Il m’arrive souvent, au cours de mes voyages ou sur des trajets plus communs, de m’arrêter en des endroits dont la magie discrète ne se manifeste qu’à l’instant où je les considère en me disant : personne ne s’arrête ici, personne n’a jamais regardé cet endroit comme un endroit qui mériterait – par exemple – un nom.
Éventuellement certains s’en souviendraient comme l’anecdotique fragment d’une région où d’une zone que leur enfance a rendu belle ; mais dont l’importance ne dépasserait finalement pas celle d’une rature sur une jolie lettre. C’est à dire quelque chose sur lequel on fait le choix conscient ou non de ne pas s’arrêter, de peur peut être qu’il ne nous éloigne du tout qui nous importe, combien même chacun admettrait que cet endroit, cette rature a certainement une histoire à raconter, mais qui souvent nous intéresse autant qu’elle nous concerne. Peu.
Combien de dalles de béton, d’allées sans fleurs ou de carrefours déserts n’ai-je pas déjà considéré en me prenant à penser : « quelqu’un a-t’il déjà observé attentivement cet endroit  ? Est-il quelque part un souvenir qui ne puisse se passer d’une description rigoureuse de cet espace entre le rayon fromage et la caisse numéro quatre ? Le paysan qui cultive ce champ a-t-il déjà pris un moment pour examiner le petit monticule de terre situé à 38 m du bord de la D44, collé au champ voisin ? Et son père ? Et celui qui cultivait ce champ à l’époque où la D44 n’était pas la D44 ? » Autant d’endroits auxquels des millénaires de subjectivité humaine n’ont pas épargné une inexistence métaphysique absolue.

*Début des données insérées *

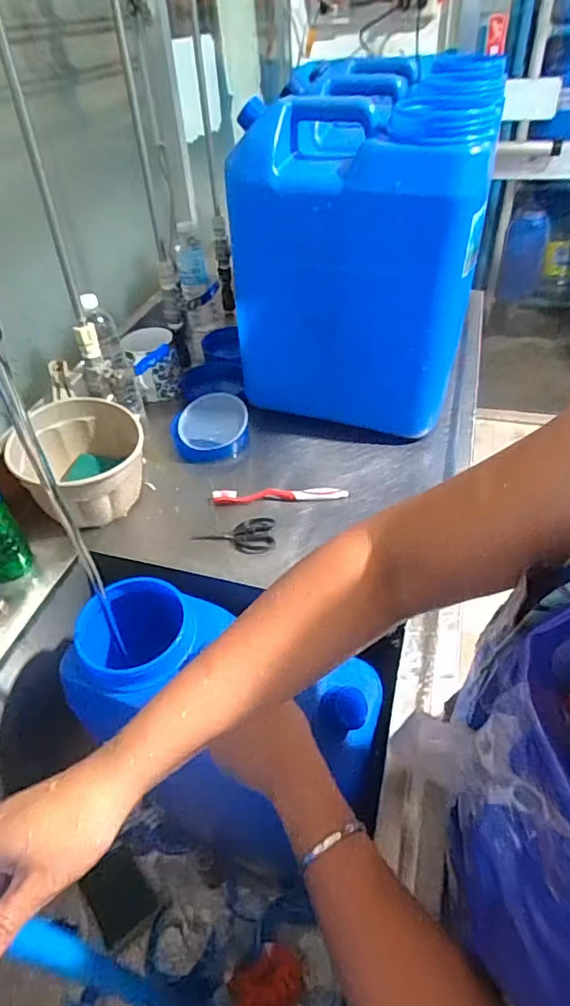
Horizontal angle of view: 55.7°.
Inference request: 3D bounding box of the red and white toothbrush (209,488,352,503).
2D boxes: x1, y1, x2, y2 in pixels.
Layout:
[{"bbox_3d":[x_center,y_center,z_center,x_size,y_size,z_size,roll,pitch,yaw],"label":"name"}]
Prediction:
[{"bbox_3d":[-0.007,-0.012,0.756,0.186,0.014,0.023,-5,43,0],"label":"red and white toothbrush"}]

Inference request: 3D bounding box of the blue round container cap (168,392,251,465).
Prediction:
[{"bbox_3d":[-0.118,-0.125,0.856,0.118,0.038,0.123,-3,43,3],"label":"blue round container cap"}]

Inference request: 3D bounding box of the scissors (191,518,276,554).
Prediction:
[{"bbox_3d":[-0.064,0.047,0.701,0.104,0.008,0.054,-9,43,-4],"label":"scissors"}]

Ce qui me plaît le plus, c’est de me dire qu’il suffit à l’insignifiant bipède que je suis de considérer une seule fois ces terres vierges de tout amour, de toute mélancolie, de toute autre chose que ce qui les compose matériellement, pour que déjà leurs millénaires d’existence se retrouvent projetés dans un vortex de poésie et de mémoire qui ne les quittera plus jamais.
D’ailleurs, il m’a parfois semblé reconnaître dans une flaque de boue ou au coin d’une grange la trace heureuse d’un poète ; d’invisibles nervures de considération, aussi légères que l’odeur lointaine que nous apporte le vent des siècles, l’empreinte indélébile qu’un jour une femme – ou un homme – qui ne se savait d’ailleurs probablement pas poète, a laissé sans s’en rendre compte, conséquence heureuse d’une pensée distraite ou d’un ennui passager.